---- TEKS BACAAN

Ada sekitar 120 orang jemaat Ahmadiyah termasuk Ibah yang tinggal di sana. Bantuan dari pemerintah memang sesekali datang. Tapi itu pun hanya untuk orang-orang tertentu saja, seperti lansia.
Ia dan ratusan orang lainnya lebih banyak berjuang sendiri untuk mengupayakan kehidupan yang lebih layak di Wisma Transito.
Ibah bercerita, para pengungsi bekerja serabutan untuk menyambung hidup. Kata dia, kebanyakan yang laki-laki bekerja sebagai sopir ojek online. Sedangkan perempuan, lebih banyak berdagang di pasar.
Dari uang tersebut, mereka banyak menyisihkan untuk membeli kebutuhan sehari-hari, dari sandang sampai pangan.
Ibah tak tahu akan sampai kapan akan tinggal di pengungsian. Jadi, ia hanya bisa berupaya terus membuat dirinya nyaman selama tinggal di Wisma Transito.
Lanjut baca ke halaman berikutnya ...
Tahun ini akan menjadi yang ke-15 bagi Ibah dan ratusan orang jemaat Ahmadiyah lain melewati Ramadan dan merayakan Idulfitri di pengungsian Wisma Transito, NTB.
Selama Ramadan, mereka beribadah seperti biasa, diikuti salat tarawih dan dilanjutkan tadarus. Namun karena masih masa pandemi, aktivitas ibadah tetap patuh protokol kesehatan dengan memakai masker dan salat berjarak antar-jemaah.

--------
---- CATATAN YANG DITAMPILKAN

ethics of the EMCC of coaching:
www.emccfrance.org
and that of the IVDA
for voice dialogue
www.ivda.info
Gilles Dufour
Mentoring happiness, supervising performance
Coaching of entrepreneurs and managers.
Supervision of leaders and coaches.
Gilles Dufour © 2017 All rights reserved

--------
---- CATATAN YANG DITAMPILKAN

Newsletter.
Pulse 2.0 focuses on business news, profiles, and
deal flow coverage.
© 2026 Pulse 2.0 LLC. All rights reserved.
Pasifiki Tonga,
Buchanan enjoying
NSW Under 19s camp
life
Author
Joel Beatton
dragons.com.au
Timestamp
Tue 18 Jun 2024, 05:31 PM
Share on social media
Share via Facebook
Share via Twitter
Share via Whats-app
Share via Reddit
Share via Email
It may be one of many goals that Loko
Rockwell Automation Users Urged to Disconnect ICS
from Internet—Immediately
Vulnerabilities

--------

_TUGAS DAN LATIHAN_
a - Tentukan apakah setiap pernyataan berikut sesuai dengan teks tentang pengungsi Ahmadiyah di Wisma Transito. Jawab ya atau tidak, lalu kutip kata-kata dalam teks yang menjadi dasar jawaban.
(i) Kebanyakan pengungsi laki-laki bekerja sebagai sopir ojek online.
(ii) Bantuan pemerintah datang secara rutin untuk semua pengungsi.
(iii) Selama Ramadan, para jemaah salat dengan berjarak.
b - Salinlah bagian teks tentang pengungsi Ahmadiyah di Wisma Transito dari "Ia dan ratusan" sampai "tinggal di Wisma Transito.".
c - Lanjutkan teks tentang pengungsi Ahmadiyah di Wisma Transito mulai dari bagian terakhirnya.

_KUNCI JAWABAN_
a -
(i) Ya: "kebanyakan yang laki-laki bekerja sebagai sopir ojek online"
(ii) Tidak: "Bantuan dari pemerintah memang sesekali datang. Tapi itu pun hanya untuk orang-orang tertentu saja, seperti lansia."
(iii) Ya: "memakai masker dan salat berjarak antar-jemaah"

b -
Ia dan ratusan orang lainnya lebih banyak berjuang sendiri untuk mengupayakan kehidupan yang lebih layak di Wisma Transito.
Ibah bercerita, para pengungsi bekerja serabutan untuk menyambung hidup. Kata dia, kebanyakan yang laki-laki bekerja sebagai sopir ojek online. Sedangkan perempuan, lebih banyak berdagang di pasar.
Dari uang tersebut, mereka banyak menyisihkan untuk membeli kebutuhan sehari-hari, dari sandang sampai pangan.
Ibah tak tahu akan sampai kapan akan tinggal di pengungsian. Jadi, ia hanya bisa berupaya terus membuat dirinya nyaman selama tinggal di Wisma Transito.

c -
Pada hari terakhir Ramadan, kata Ibah, ia dan seluruh penghuni Wisma Transito terbiasa melakukan kerja bakti untuk persiapan Lebaran.
"Untuk lebaran besok rencananya mau gotong royong untuk membersihkan area Transito sama musalanya, juga untuk kita Salat Ied," kata Ibah kepada CNNIndonesia.com, Rabu (12/5).
Selayaknya orang lain saat menyongsong Idulfitri, Ibah menyiapkan menu makanan wajib. Selain opor, ia berencana menghidangkan makanan khas NTB yang wajib ada saat lebaran yaitu Pelecing Kangkung dan Ayam Taliwang.
Menurut dia, hari raya Idulfitri adalah momen spesial yang harus dipersiapkan. Meski ia pun tak menampik, di hari istimewa tersebut Ibah justru kerapkali sedih. Belasan tahun sudah ia tak bisa merayakan lebaran dengan tetangga dan kerabatnya di Ketapang.
Ia rindu melaksanakan Salat Ied bersama. Tapi Ibah harus menahan itu. Demi keamanan, dia memilih untuk mengikuti Salat Ied di Wisma Transito.
"Karena kita sebelum ke sini saja kita Salat Ied-nya di masjid kecil gitu, sebelum dirusak. Kangen aja pengen Salat di sana. Ketemu tetangga juga," ungkap Ibah.
Meski begitu saban lebaran, Ibah menuturkan, keluarganya selalu menyempatkan diri untuk mendatangi keluarga besar di Lombok Timur. Sesekali demi mengobati rindu, kadang-kadang dia dan keluarga juga mampir ke tempat tinggalnya dulu di Ketapang.
Meski rumahnya sudah tak ada, Ibah datang ke sana untuk menengok tetangga-tetangganya dulu.
 Wisma Transito adalah tempat milik Kementerian Transmigrasi di Mataram, Pulau Lombok, NTB yang digunakan sebagai tempat pengungsian jemaat Ahmadiyah pasca-diusir paksa oleh kelompok intoleran pada 2006 silam. (Arsip Jemaat Ahmadiyah NTB) |
Ibah bercerita, sebenarnya kehidupan bertetangga di sana rukun-rukun saja, tak ada sentimen perbedaan keyakinan. Semua hidup berdampingan.
Namun, trauma penyerangan oleh kelompok intoleran membuatnya ragu untuk kembali. Selain itu, perangkat desa pun belum memberikan izin untuk warga Ahmadiyah.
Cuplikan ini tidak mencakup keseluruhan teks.